Abby and I rush the plane and take our seat. Everyone forgives me for holding things up when they see Miss Abby on my arm. She is the darling of the airplane. As soon as we sit down, she grabs the our neighbor’s button-down sleeve and brings his whole arm to her mouth, kissing it… him… everything. “I’m so sorry.”
“I don’t mind,” he says quietly.
We are in the air, God bless America, and they are coming with the complimentary beverages and un-child-friendly snacks. “No thank you,” I say as Abby stretches and sleeps in my arms. The tall attendant looks at me. He is in his late 50s and at least 6 foot 3. An airline veteran, to be sure, and the head of this team. He smiles politely and continues on.
Ten minutes later, with Abby still asleep, I look up to see him crouched beside me in the aisle.
“I miss this,” he says.
He points at Abby. “This. I miss this. I missed it. Physically missed it. I’m always up in the air. My wife has to call me and remind me when the kids’ birthdays are and where everyone is. I was always gone. I was in wars and in planes. I missed holding my kids when they were asleep.”
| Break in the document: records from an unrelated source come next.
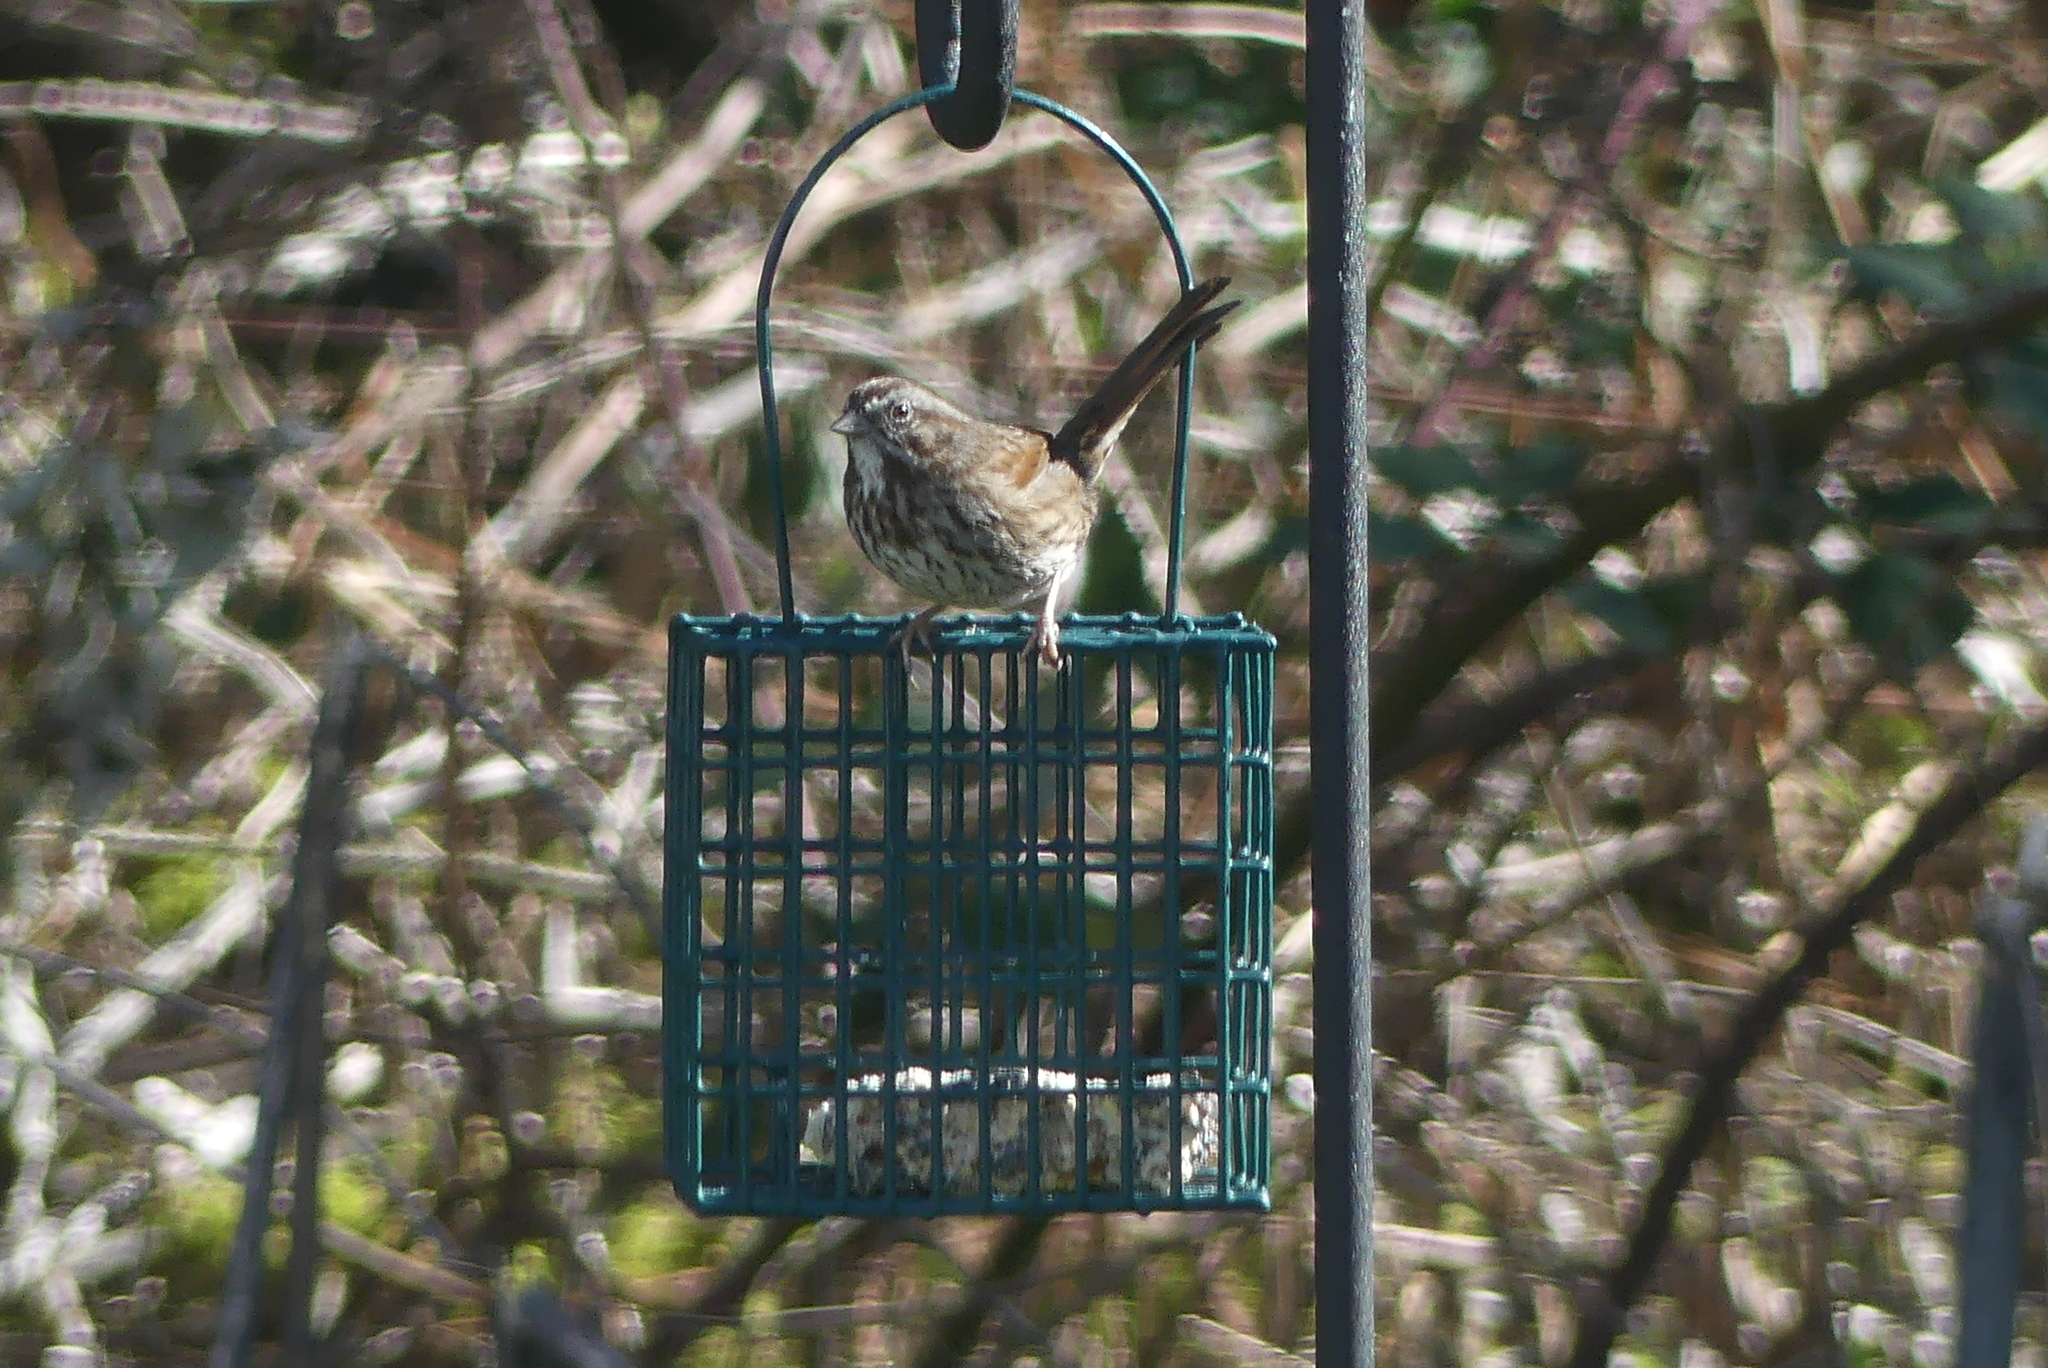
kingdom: Animalia
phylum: Chordata
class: Aves
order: Passeriformes
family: Passerellidae
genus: Melospiza
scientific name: Melospiza melodia
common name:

I realize, at 10,000 feet, that I am on holy ground.
“You’re a military veteran?”
“I am. I’ve served in a few conflicts. Now I’m a grandpa and I work up here.”
“My dad is a veteran. He lives far away, too. When my brother and I were little, my mom held down the fort a lot while he trained and served. I’m sure he missed a few of our baths, as well.”
He smiles a sad smile. “I just don’t know what to do to make it up to them.”
“Sometimes being sad about it is enough. What more can you do now? Be a grandpa, and be a great one. You’re no use to anyone if you spend all your time thinking about 30 years ago.”
He smiles a different smile. “Well, I agree with you there.”
Abby stirs, yawns dramatically, and opens her hazel eyes to the stranger now seated in the aisle next to her. She grins mischievously.
“Well, I agree with you there.”
And with that, he unfolded himself from the floor and headed back to the front of the cabin. As we de-planed, he waved and told me to have a nice day. Abby blew him a raspberry, and everyone went their own way.
Regret is a terrible travelling companion. She’s heavy and manipulative… and she has a terrible, hazy memory. I need to remember to leave her out of my suitcase from now on. There’s just not enough time in the day anymore to deal with her rambling and tricks.